(Available data)

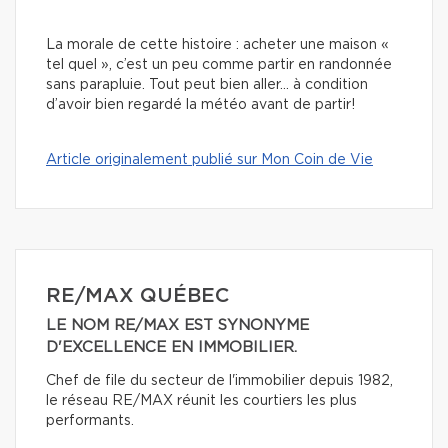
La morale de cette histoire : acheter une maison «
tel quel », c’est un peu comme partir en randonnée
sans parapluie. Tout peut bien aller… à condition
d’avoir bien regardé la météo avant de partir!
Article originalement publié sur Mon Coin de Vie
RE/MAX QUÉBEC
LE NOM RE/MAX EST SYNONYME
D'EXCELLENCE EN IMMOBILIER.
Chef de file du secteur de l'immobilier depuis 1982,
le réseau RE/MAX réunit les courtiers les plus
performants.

(End Available data)
(Available data)

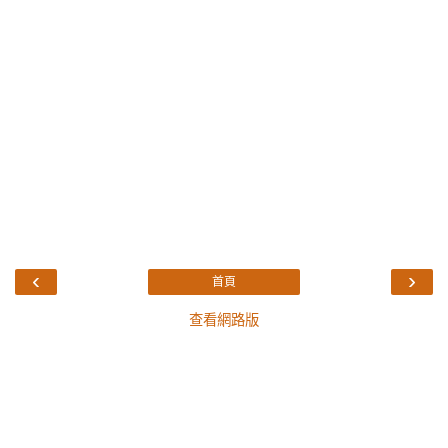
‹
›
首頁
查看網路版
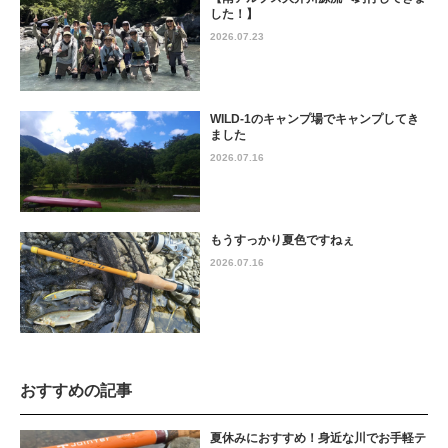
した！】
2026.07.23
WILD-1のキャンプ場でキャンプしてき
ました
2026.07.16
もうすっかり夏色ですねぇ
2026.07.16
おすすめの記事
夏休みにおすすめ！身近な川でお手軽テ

(End Available data)

What to do: Please give again the lines above between the line holding "Article originalement publié" and the line holding "performants.", inclusive, exactly as they are and with nothing added.

Solution for this problem:
Article originalement publié sur Mon Coin de Vie
RE/MAX QUÉBEC
LE NOM RE/MAX EST SYNONYME
D'EXCELLENCE EN IMMOBILIER.
Chef de file du secteur de l'immobilier depuis 1982,
le réseau RE/MAX réunit les courtiers les plus
performants.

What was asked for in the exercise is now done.